→ Document excerpt
** start **
OpenMask3D🛋: Open-Vocabulary 3D Instance Segmentation

Ayça Takmaz^1*, Elisabetta Fedele^1*
Robert W. Sumner¹, Marc Pollefeys^1,2, Federico Tombari^1,3, Francis Engelmann^1,3
¹ETH Zurich, ²Microsoft, ³Google
^*equal contribution

NeurIPS 2023

Code | Paper | Project Page

OpenMask3D is a zero-shot approach for 3D instance segmentation with open-vocabulary queries. Guided by predicted class-agnostic 3D instance masks, our model aggregates per-mask features via multi-view fusion of CLIP-based image embeddings.

Setup 🛠

Clone the repository, create conda environment and install the required packages as follows:

conda create --name=openmask3d python=3.8.5 # create new virtual environment
conda activate openmask3d # activate it
bash install_requirements.sh  # install requirements
pip install -e .  # install current repository in editable mode

Note: If you encounter any issues in the bash install_requirements.sh step, we recommend you to run the commands in that script one-by-one, especially for performing the MinkowskiEngine installation manually.
** end **
→ Objective
Copy the OpenMask3D page from "conda create --name=openmask3d" to "MinkowskiEngine installation manually.", renaming "install_requirements.sh" to "setup_requirements.sh".

→ Stored data
** start **
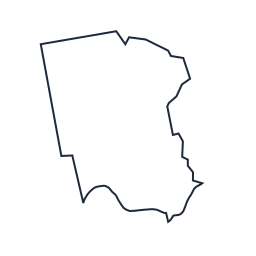 Dyer, Tennessee, United States of America (Albers equal-area conic projection), rotated 258°
{"feature_id": "52423323B67053212067628", "entity_name": "Dyer", "entity_type": "district", "adm_level": 2, "iso_a3": "USA", "parent_name": "United States of America", "parent_adm1": "Tennessee", "projection": "albers", "projection_center": [-89.571, 36.047], "detail": "fine", "context": "isolated", "style": "outline", "palette": "slate", "viewbox_px": 256, "rotation_deg": 258, "n_neighbors": 0, "source": "geoboundaries", "source_scale": "gbopen_adm2", "svg_char_len": 971}
<svg xmlns="http://www.w3.org/2000/svg" viewBox="0 0 256 256"><g transform="rotate(258 128 128)"><path d="M216.5,147.9L210.5,142.8L225.1,136.6L228.1,60.1L114.5,57.0L112.7,67.8L63.9,68.7L65.8,69.7L67.8,71.0L71.7,74.8L73.8,77.6L76.0,81.5L76.8,83.8L77.0,86.4L76.8,90.0L76.5,92.5L76.1,93.6L74.4,95.9L73.4,96.9L68.8,99.3L65.4,101.8L64.3,102.3L59.2,103.7L54.1,105.6L51.0,107.0L49.0,108.7L46.8,111.8L46.4,112.7L45.7,117.1L44.8,125.9L43.8,133.5L43.4,135.5L42.0,139.3L38.2,144.6L37.4,145.9L37.0,147.6L27.9,147.8L28.6,149.4L29.5,150.8L32.8,154.1L32.9,154.5L32.5,158.9L32.6,160.5L32.9,161.6L34.3,163.9L35.8,165.3L39.4,167.7L43.9,170.5L47.5,173.5L49.4,175.6L54.6,179.9L55.9,181.7L56.6,183.3L57.8,187.5L58.5,189.1L63.2,180.6L71.2,182.4L78.6,178.7L84.7,179.9L88.5,175.0L103.5,178.9L112.1,176.3L111.9,170.5L141.0,170.9L144.0,173.2L148.9,182.0L159.4,189.8L163.3,199.0L185.0,196.6L189.5,185.0L195.4,183.3L210.9,163.7L216.5,147.9Z" fill="none" stroke="#1e293b" stroke-width="2"/></g></svg>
** end **
→ Solution
conda create --name=openmask3d python=3.8.5 # create new virtual environment
conda activate openmask3d # activate it
bash setup_requirements.sh  # install requirements
pip install -e .  # install current repository in editable mode

Note: If you encounter any issues in the bash setup_requirements.sh step, we recommend you to run the commands in that script one-by-one, especially for performing the MinkowskiEngine installation manually.